When I began writing a short series of blog posts for the Digital Humanities at Berkeley, the task had appeared straightforward: answer a few simple questions for people who were new to DH and curious. Why do distant reading? Why use popular tools like mallet or NLTK? In particular, I would emphasize how these methods had been implemented in existing research because, frankly, it is really hard to imagine what interpretive problems computers can even remotely begin to address. This was the basic format of the posts, but as I finished the last one, it became clear that the posts themselves were a study in contrasts. Teasing out those differences suggests a general model for distant reading.
Whereas the first post was designed as a general introduction to the field, the latter two had been organized around individual tools. Their motivations were something like: “Topic modeling is popular.

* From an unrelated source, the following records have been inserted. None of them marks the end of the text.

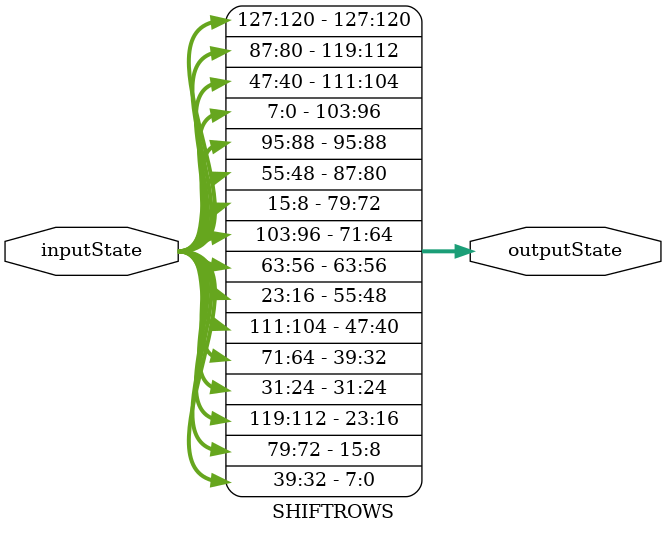
<source format=v>
`timescale 1ns / 1ps

module SHIFTROWS(
    input [127:0] inputState,
    output [127:0] outputState
    );
    
    //first row: o[0]=i[0],o[4]=i[4],o[8]=i[8],o[12]=i[12]
    assign outputState[127:120]=inputState[127:120];
    assign outputState[95:88]=inputState[95:88];
    assign outputState[63:56]=inputState[63:56];
    assign outputState[31:24]=inputState[31:24];
    
    //second row o[1]=i[5],o[5]=i[9],o[9]=i[13],o[13]=i[1]
    assign outputState[119:112]=inputState[87:80];
    assign outputState[87:80]=inputState[55:48];
    assign outputState[55:48]=inputState[23:16];
    assign outputState[23:16]=inputState[119:112];
    
    //third row o[2]=i[10],o[6]=i[14],o[10]=i[2],o[14]=i[6]
    assign outputState[111:104]=inputState[47:40];
    assign outputState[79:72]=inputState[15:8];
    assign outputState[47:40]=inputState[111:104];
    assign outputState[15:8]=inputState[79:72];
    
    //fourth row o[3]=i[15],o[7]=i[3],o[11]=i[7],o[15]=i[11]
    assign outputState[103:96]=inputState[7:0];
    assign outputState[71:64]=inputState[103:96];
    assign outputState[39:32]=inputState[71:64];
    assign outputState[7:0]=inputState[39:32];
    
    
endmodule

</source>
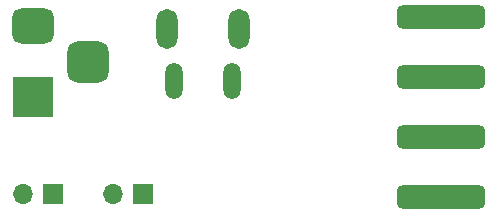
<source format=gbr>
%TF.GenerationSoftware,KiCad,Pcbnew,(6.0.2)*%
%TF.CreationDate,2022-09-06T11:12:12-04:00*%
%TF.ProjectId,PowerSupply,506f7765-7253-4757-9070-6c792e6b6963,rev?*%
%TF.SameCoordinates,Original*%
%TF.FileFunction,Soldermask,Bot*%
%TF.FilePolarity,Negative*%
%FSLAX46Y46*%
G04 Gerber Fmt 4.6, Leading zero omitted, Abs format (unit mm)*
G04 Created by KiCad (PCBNEW (6.0.2)) date 2022-09-06 11:12:12*
%MOMM*%
%LPD*%
G01*
G04 APERTURE LIST*
G04 Aperture macros list*
%AMRoundRect*
0 Rectangle with rounded corners*
0 $1 Rounding radius*
0 $2 $3 $4 $5 $6 $7 $8 $9 X,Y pos of 4 corners*
0 Add a 4 corners polygon primitive as box body*
4,1,4,$2,$3,$4,$5,$6,$7,$8,$9,$2,$3,0*
0 Add four circle primitives for the rounded corners*
1,1,$1+$1,$2,$3*
1,1,$1+$1,$4,$5*
1,1,$1+$1,$6,$7*
1,1,$1+$1,$8,$9*
0 Add four rect primitives between the rounded corners*
20,1,$1+$1,$2,$3,$4,$5,0*
20,1,$1+$1,$4,$5,$6,$7,0*
20,1,$1+$1,$6,$7,$8,$9,0*
20,1,$1+$1,$8,$9,$2,$3,0*%
G04 Aperture macros list end*
%ADD10RoundRect,0.500000X-3.250000X-0.500000X3.250000X-0.500000X3.250000X0.500000X-3.250000X0.500000X0*%
%ADD11R,1.700000X1.700000*%
%ADD12O,1.700000X1.700000*%
%ADD13R,3.500000X3.500000*%
%ADD14RoundRect,0.750000X-1.000000X0.750000X-1.000000X-0.750000X1.000000X-0.750000X1.000000X0.750000X0*%
%ADD15RoundRect,0.875000X-0.875000X0.875000X-0.875000X-0.875000X0.875000X-0.875000X0.875000X0.875000X0*%
%ADD16O,1.800000X3.400000*%
%ADD17O,1.450000X3.100000*%
G04 APERTURE END LIST*
D10*
%TO.C,J1*%
X178435000Y-68580000D03*
X178435000Y-73660000D03*
X178435000Y-78740000D03*
X178435000Y-83820000D03*
%TD*%
D11*
%TO.C,BT1*%
X153162000Y-83566000D03*
D12*
X150622000Y-83566000D03*
%TD*%
D11*
%TO.C,D3*%
X145542000Y-83566000D03*
D12*
X143002000Y-83566000D03*
%TD*%
D13*
%TO.C,J2*%
X143822496Y-75341988D03*
D14*
X143822496Y-69341988D03*
D15*
X148522496Y-72341988D03*
%TD*%
D16*
%TO.C,SW1*%
X155194000Y-69596000D03*
X161294000Y-69596000D03*
D17*
X160719000Y-73996000D03*
X155769000Y-73996000D03*
%TD*%
M02*

</source>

The NLTK book offers a good introduction to Python.” More pedagogical than theoretical. However, digging into the research for each tool unexpectedly revealed that the problems NLTK and mallet sought to address were nearly orthogonal. It wasn’t simply that they each addressed different problems, but that they addressed different categories of problems.

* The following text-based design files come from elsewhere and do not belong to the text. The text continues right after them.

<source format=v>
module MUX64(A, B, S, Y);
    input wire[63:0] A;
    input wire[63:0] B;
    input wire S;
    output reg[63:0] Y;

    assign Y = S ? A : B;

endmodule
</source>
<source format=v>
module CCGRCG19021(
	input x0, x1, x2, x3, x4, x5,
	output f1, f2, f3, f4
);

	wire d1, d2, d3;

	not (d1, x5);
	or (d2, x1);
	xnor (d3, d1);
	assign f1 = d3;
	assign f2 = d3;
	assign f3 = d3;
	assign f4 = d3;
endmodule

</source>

Perhaps the place where that categorical difference was thrown into starkest relief was Matt Jockers’s note on part-of-speech tags and topic modeling, which was examined in the post on NLTK. The thrust of his chapter’s argument had been that topic modeling is a useful way to get at literary theme. However, in a telling footnote, Jockers makes the observation that the topics produced from his set of novels looked very different when he restricted the texts to their nouns alone versus including all words. As he found, the noun-only topics seemed to get closer to literary theoretical treatments of theme. This enabled him to proceed answering his research questions, but the methodological point itself was profound: modifying the way he processed his texts into the topic model performed interpretively useful work — even while using the same basic statistical model.
The post on topic modeling itself made this kind of argument implicitly, but along even a third axis. Many of the research projects described there use a similar natural language processing workflow (tokenization, stop word removal) and a similar statistical model (the mallet implementation of LDA or a close relative). The primary difference across them is the corpus under observation. A newspaper corpus makes newspaper topics, a novel corpus makes novel topics, etc. Selecting one’s corpus is then a major interpretive move as well, separate from either natural language processing or statistical modeling.

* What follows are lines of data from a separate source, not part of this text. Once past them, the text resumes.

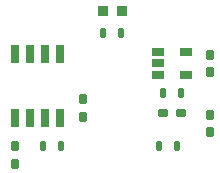
<source format=gtp>
%FSLAX46Y46*%
%MOMM*%
%AMPS12*
21,1,0.700000,1.000000,0.000000,0.000000,270.000000*
%
%ADD12PS12*%
%AMPS11*
21,1,0.800000,0.800000,0.000000,0.000000,0.000000*
%
%ADD11PS11*%
%AMPS15*
21,1,0.600000,1.500000,0.000000,0.000000,0.000000*
%
%ADD15PS15*%
%AMPS14*
21,1,0.600000,1.500000,0.000000,0.000000,180.000000*
%
%ADD14PS14*%
%AMPS13*
1,1,0.360000,0.195000,-0.220000*
1,1,0.360000,-0.195000,-0.220000*
21,1,0.800000,0.390000,0.000000,0.000000,90.000000*
21,1,0.440000,0.750000,0.000000,0.000000,90.000000*
1,1,0.360000,0.195000,0.220000*
1,1,0.360000,-0.195000,0.220000*
%
%ADD13PS13*%
%AMPS16*
1,1,0.360000,0.220000,0.195000*
1,1,0.360000,0.220000,-0.195000*
21,1,0.800000,0.390000,0.000000,0.000000,180.000000*
21,1,0.440000,0.750000,0.000000,0.000000,180.000000*
1,1,0.360000,-0.220000,0.195000*
1,1,0.360000,-0.220000,-0.195000*
%
%ADD16PS16*%
%AMPS18*
1,1,0.360000,-0.195000,0.220000*
1,1,0.360000,0.195000,0.220000*
21,1,0.800000,0.390000,0.000000,0.000000,270.000000*
21,1,0.440000,0.750000,0.000000,0.000000,270.000000*
1,1,0.360000,-0.195000,-0.220000*
1,1,0.360000,0.195000,-0.220000*
%
%ADD18PS18*%
%AMPS17*
1,1,0.240000,-0.130000,-0.330000*
1,1,0.240000,-0.130000,0.330000*
21,1,0.500000,0.660000,0.000000,0.000000,0.000000*
21,1,0.260000,0.900000,0.000000,0.000000,0.000000*
1,1,0.240000,0.130000,-0.330000*
1,1,0.240000,0.130000,0.330000*
%
%ADD17PS17*%
%AMPS10*
1,1,0.240000,0.130000,0.330000*
1,1,0.240000,0.130000,-0.330000*
21,1,0.500000,0.660000,0.000000,0.000000,180.000000*
21,1,0.260000,0.900000,0.000000,0.000000,180.000000*
1,1,0.240000,-0.130000,0.330000*
1,1,0.240000,-0.130000,-0.330000*
%
%ADD10PS10*%
G01*
G01*
%LPD*%
G75*
D10*
X-4330000Y4810000D03*
D10*
X-5830000Y4810000D03*
D11*
X-800000Y16240000D03*
D11*
X800000Y16240000D03*
D12*
X3880000Y11795000D03*
D12*
X6280000Y10845000D03*
D12*
X3880000Y12745000D03*
D12*
X6280000Y12745000D03*
D12*
X3880000Y10845000D03*
D13*
X8255000Y7465000D03*
D13*
X8255000Y5965000D03*
D10*
X5830000Y9255000D03*
D10*
X4330000Y9255000D03*
D14*
X-5715000Y12590000D03*
D14*
X-8255000Y12590000D03*
D15*
X-5715000Y7190000D03*
D14*
X-4445000Y12590000D03*
D14*
X-6985000Y12590000D03*
D15*
X-8255000Y7190000D03*
D15*
X-6985000Y7190000D03*
D15*
X-4445000Y7190000D03*
D10*
X5480000Y4810000D03*
D10*
X3980000Y4810000D03*
D16*
X4330000Y7604000D03*
D16*
X5830000Y7604000D03*
D13*
X-2500000Y8750000D03*
D13*
X-2500000Y7250000D03*
D17*
X-750000Y14335000D03*
D17*
X750000Y14335000D03*
D18*
X-8255000Y3310000D03*
D18*
X-8255000Y4810000D03*
D18*
X8255000Y11045000D03*
D18*
X8255000Y12545000D03*
M02*

</source>
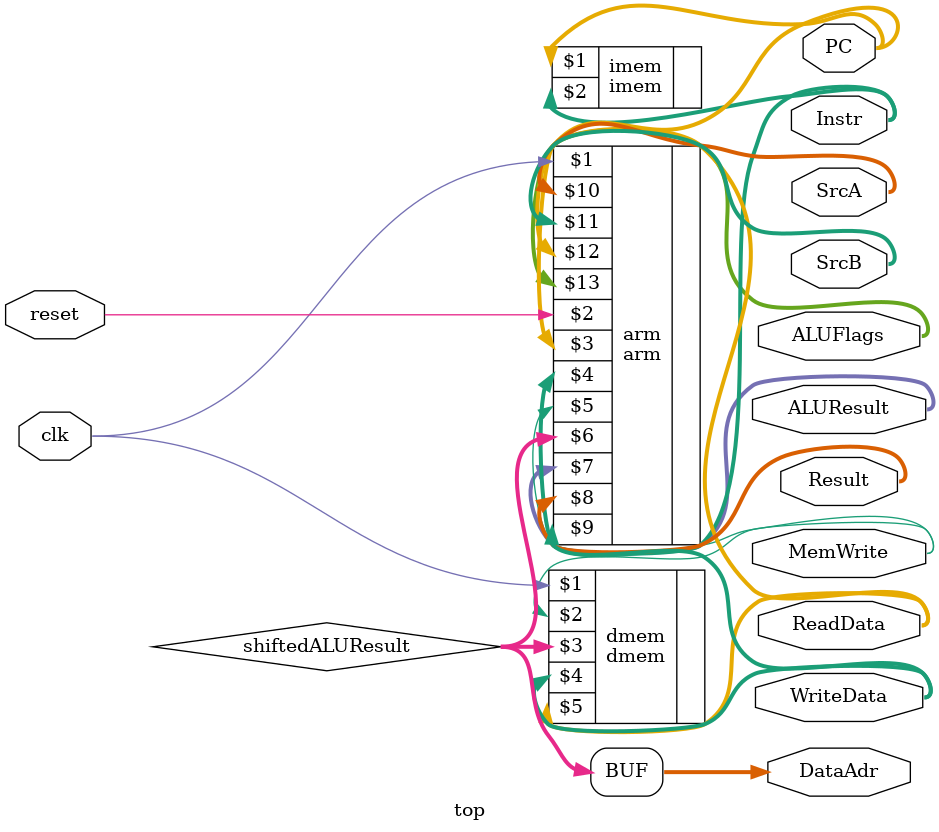
<source format=sv>
module top( input logic clk, reset,
            output logic [31:0] WriteData, DataAdr,
            output logic MemWrite,
            output logic [31:0] PC,
            output logic [31:0] Instr,
            output logic [31:0] ALUResult, Result, SrcA, SrcB, ReadData,
            output logic [3:0] ALUFlags);

// instantiate processor and memories
logic [31:0] shiftedALUResult;
arm arm(clk, reset, PC, Instr, MemWrite, shiftedALUResult, ALUResult, Result, WriteData, SrcA, SrcB, ReadData, ALUFlags);
imem imem(PC, Instr);
dmem dmem(clk, MemWrite, shiftedALUResult, WriteData, ReadData);
assign DataAdr = shiftedALUResult;
endmodule
</source>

Of course, in any discussion of topic modeling, the question consistently arises of how even to interpret the topics once they had been produced. What actually is the pattern they identify in the texts? Nearly all projects arrived at a slightly different answer.
I’ll move quickly to the punchline. There seem to be four major interpretive moments that can be found across the board in these distant readings: corpus construction, natural language processing, statistical modeling, and linguistic pattern.
The first three are a formalization of one’s research question, in the sense that they capture aspects of an interpretive problem. For example, returning to the introductory post, Ted Underwood and Jordan Sellers ask the question “How quickly do literary standards change?” which we may recast in a naive fashion: “How well can prestigious vs non-prestigious poetry (corpus) be distinguished over time (model) on the basis of diction (natural language features)?” Answering this formal question produces a measurement of a linguistic pattern. In Underwood and Sellers’s case, this is a list of percentage values representing how likely each text is to be prestigious. That output then requires its own interpretation if any substantial claim is to be made.
(I described my rephrasing of their research question as “naive” in the sense that it had divorced the output from what was interpretively at stake. The authors’ discursive account makes this clear.)
In terms of workflow, all of these interpretive moments occur sequentially, yet are interrelated. The research question directly informs decisions regarding corpus construction, natural language processing, and the statistical model, while each of the three passes into the next. All of these serve to identify a linguistic pattern, which — if the middle three have been well chosen — allows one to answer that initial question. To illustrate this, I offer the above visualization from Laura K. Nelson’s and my recent workshop on distant reading (literature)/text analysis (social science) at the Digital Humanities at Berkeley Summer Institute.
Although these interpretive moments are designed to account for the particular distant readings which I have written about, there is perhaps even a more general version of this model as well. Replace natural language processing with feature representation and linguistic pattern with simply pattern. In this way, we may also account for sound or image based distant readings alongside those of text.
My aim here is to articulate the process of distant reading, but the more important point is that this is necessarily an interpretive process at every step. Which texts one selects to observe, how one transforms the text into something machine-interpretable, what model one uses to account for a phenomenon of interest: These decisions encode our beliefs about the texts. Perhaps we believe that literary production is organized around novelistic themes or cultural capital. Perhaps those beliefs bear out as a pattern across texts. Or perhaps not — which is potentially just as interesting.
Distant reading has never meant a cold machine evacuating life from literature. It is neither a Faustian bargain, nor is it hopelessly naive. It is just one segment in a slightly enlarged hermeneutic circle.
I continue to believe, however, that computers are basically magic.